Professor Weinbaum was chosen for his long-standing efforts to integrate women and under-represented minorities (URM) into engineering and, more recently, into biomedical engineering as co-founder of CCNY’s Biomedical Engineering Department.Professor Sheldon Weinbaum 

“I have worked towards equality for all my 42 years at CCNY, so this award signifies recognition of how much I have been able to change the social fabric of the College and the Grove School of Engineering since I became an activist,” Weinbaum declared. 

An advocate for equal opportunity throughout his career, Professor Weinbaum jokes that he has been trying to make up for missing Dr. Martin Luther King Jr.’s “I Have a Dream” speech in 1963.  The following year, Weinbaum was fired from his first full-time position for being too outspoken on hiring issues.

In his early years at CCNY, he often acted as an intermediary between minority students, anti-war protestors and the College administration.  Later, he was the lead plaintiff and initiator of a civil rights lawsuit, “Weinbaum vs.
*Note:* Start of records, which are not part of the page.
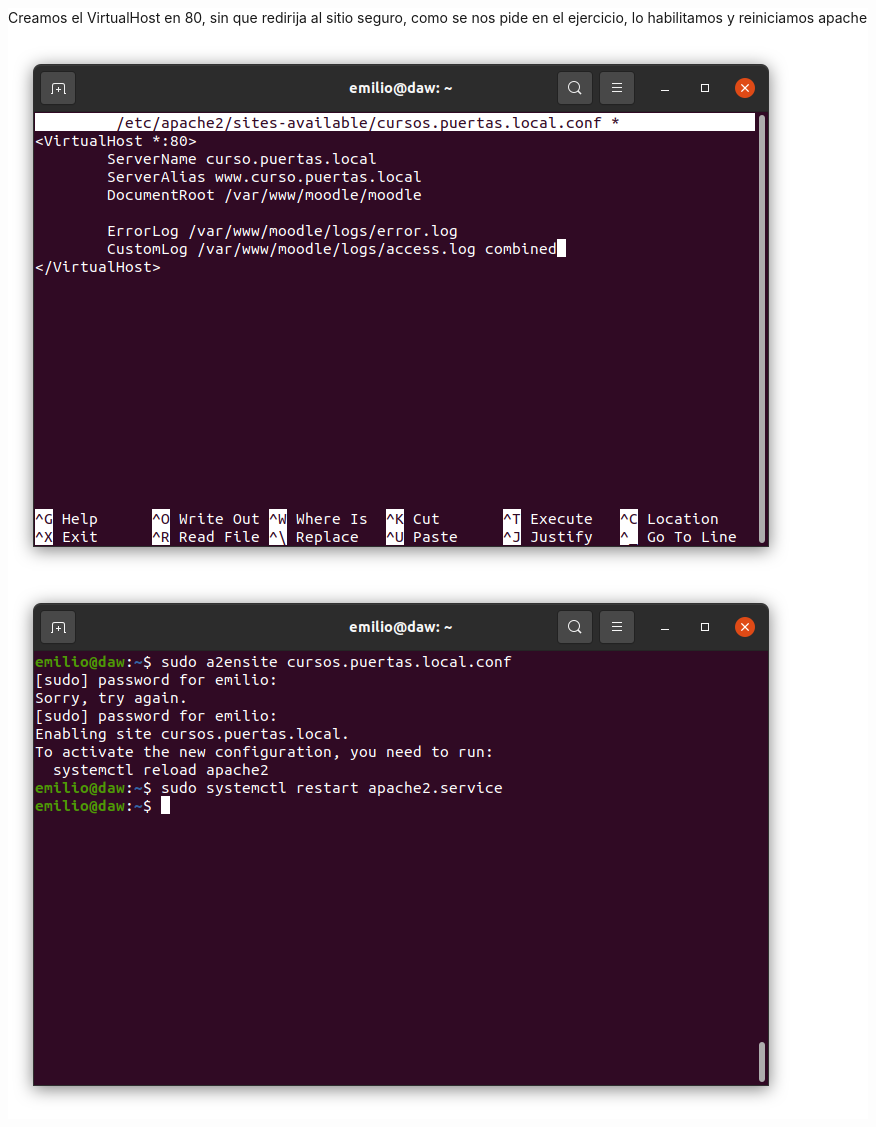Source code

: Creamos el VirtualHost en 80, sin que redirija al sitio seguro, como se nos pide en el ejercicio, lo habilitamos y reiniciamos apache

![virtualHost](./apache/moodle/7.png)
![virtualHost2](./apache/moodle/8.png)
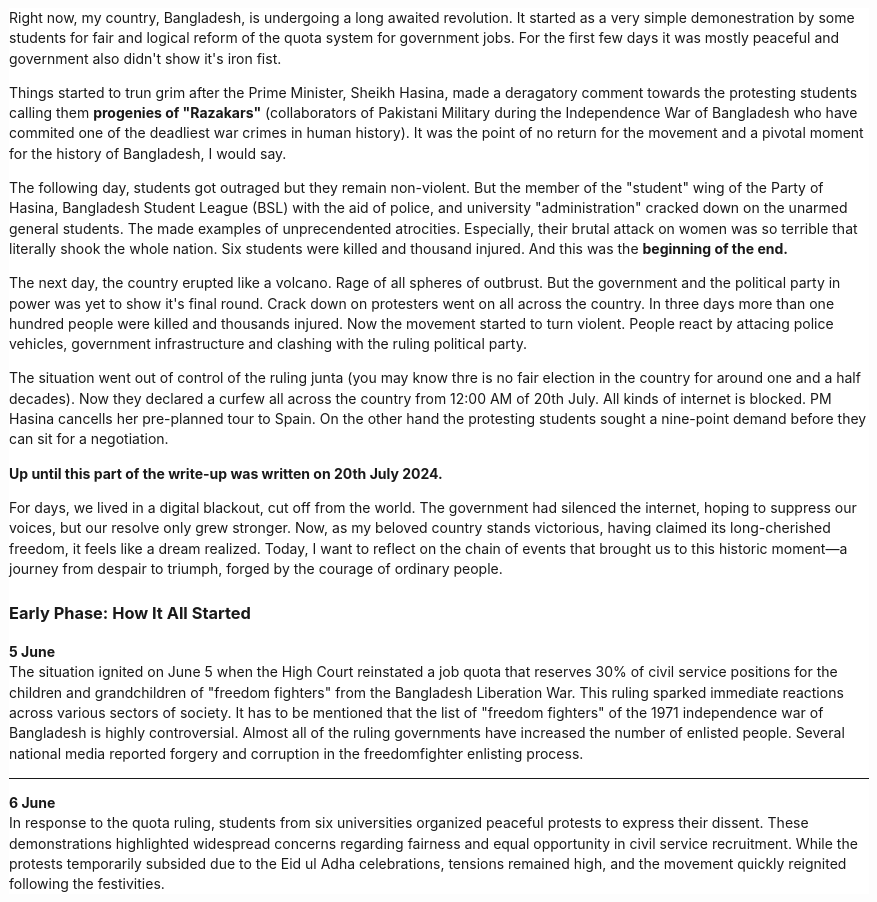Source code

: Right now, my country, Bangladesh, is undergoing a long awaited revolution. It started as a very simple demonestration by some students for fair and logical reform of the quota system for government jobs. For the first few days it was mostly peaceful and government also didn't show it's iron fist.

Things started to trun grim after the Prime Minister, Sheikh Hasina, made a deragatory comment towards the protesting students calling them **progenies of "Razakars"** (collaborators of Pakistani Military during the Independence War of Bangladesh who have commited one of the deadliest war crimes in human history). It was the point of no return for the movement and a pivotal moment for the history of Bangladesh, I would say.

The following day, students got outraged but they remain non-violent. But the member of the "student" wing of the Party of Hasina, Bangladesh Student League (BSL) with the aid of police, and university "administration" cracked down on the unarmed general students. The made examples of unprecendented atrocities. Especially, their brutal attack on women was so terrible that literally shook the whole nation. Six students were killed and thousand injured. And this was the **beginning of the end.**

The next day, the country erupted like a volcano. Rage of all spheres of outbrust. But the government and the political party in power was yet to show it's final round. Crack down on protesters went on all across the country. In three days more than one hundred people were killed and thousands injured. Now the movement started to turn violent. People react by attacing police vehicles, government infrastructure and clashing with the ruling political party. 

The situation went out of control of the ruling junta (you may know thre is no fair election in the country for around one and a half decades). Now they declared a curfew all across the country from 12:00 AM of 20th July. All kinds of internet is blocked. PM Hasina cancells her pre-planned tour to Spain. On the other hand the protesting students sought a nine-point demand before they can sit for a negotiation.

**Up until this part of the write-up was written on 20th July 2024.**

For days, we lived in a digital blackout, cut off from the world. The government had silenced the internet, hoping to suppress our voices, but our resolve only grew stronger. Now, as my beloved country stands victorious, having claimed its long-cherished freedom, it feels like a dream realized. Today, I want to reflect on the chain of events that brought us to this historic moment—a journey from despair to triumph, forged by the courage of ordinary people.

### Early Phase: How It All Started

**5 June**  
The situation ignited on June 5 when the High Court reinstated a job quota that reserves 30% of civil service positions for the children and grandchildren of "freedom fighters" from the Bangladesh Liberation War. This ruling sparked immediate reactions across various sectors of society. It has to be mentioned that the list of "freedom fighters" of the 1971 independence war of Bangladesh is highly controversial. Almost all of the ruling governments have increased the number of enlisted people. Several national media reported forgery and corruption in the freedomfighter enlisting process.

* * *

**6 June**  
In response to the quota ruling, students from six universities organized peaceful protests to express their dissent. These demonstrations highlighted widespread concerns regarding fairness and equal opportunity in civil service recruitment. While the protests temporarily subsided due to the Eid ul Adha celebrations, tensions remained high, and the movement quickly reignited following the festivities.
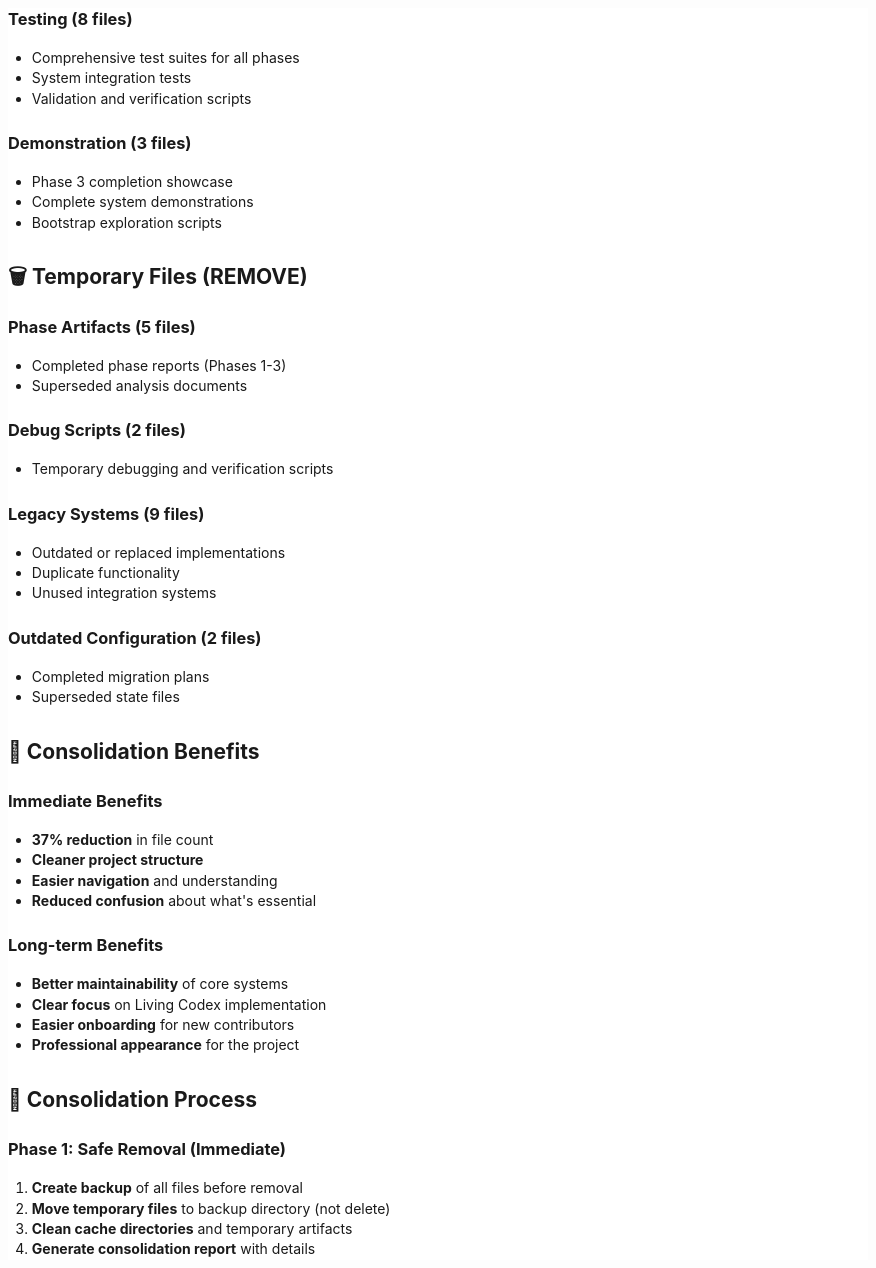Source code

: ### **Testing (8 files)**
- Comprehensive test suites for all phases
- System integration tests
- Validation and verification scripts

### **Demonstration (3 files)**
- Phase 3 completion showcase
- Complete system demonstrations
- Bootstrap exploration scripts

## 🗑️ **Temporary Files (REMOVE)**

### **Phase Artifacts (5 files)**
- Completed phase reports (Phases 1-3)
- Superseded analysis documents

### **Debug Scripts (2 files)**
- Temporary debugging and verification scripts

### **Legacy Systems (9 files)**
- Outdated or replaced implementations
- Duplicate functionality
- Unused integration systems

### **Outdated Configuration (2 files)**
- Completed migration plans
- Superseded state files

## 🚀 **Consolidation Benefits**

### **Immediate Benefits**
- **37% reduction** in file count
- **Cleaner project structure**
- **Easier navigation** and understanding
- **Reduced confusion** about what's essential

### **Long-term Benefits**
- **Better maintainability** of core systems
- **Clear focus** on Living Codex implementation
- **Easier onboarding** for new contributors
- **Professional appearance** for the project

## 🔧 **Consolidation Process**

### **Phase 1: Safe Removal (Immediate)**
1. **Create backup** of all files before removal
2. **Move temporary files** to backup directory (not delete)
3. **Clean cache directories** and temporary artifacts
4. **Generate consolidation report** with details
Cuomo,” which sought to end disparities in state funding for the senior colleges of CUNY and SUNY.  He charged that the formula was discriminatory since CUNY’s student body was two-thirds minority, while SUNY students were predominantly white.

Creation of CCNY’s Biomedical Engineering Program, in partnership with colleagues Distinguished Professor Stephen Cowin and Professor Susannah Fritton, gave Professor Weinbaum the opportunity to build a program focused equally on excellence and diversity.  He fulfilled this dream with support from three Whitaker ‘Special Opportunity’ Awards, two Sloan grants, a challenge grant from the Wallace H. Coulter Foundation and a diversity grant for minority undergraduate education in the life sciences from the National Institutes of Health.

Biomedical engineering at CCNY began as a research consortium with major medical centers in New York City, the New York Center for Biomedical Engineering.  It has since grown into a full-fledged department of The Grove School offering bachelors, masters and doctoral degrees. 

The program has successfully integrated undergraduate and graduate students and faculty into a national model for diversity in engineering education.  The BME Department is currently the only ranked science and engineering department in the nation where half the tenure-track faculty are either female or URM.

“CCNY has become a symbol to the rest of the nation for what can be done when women and minorities have equal opportunities,” Professor Weinbaum noted.  “With 60 percent of undergraduate NIH minority scholars going on to get their Ph.D. or M.D., CCNY is unique among the more than one hundred BME programs nationally.”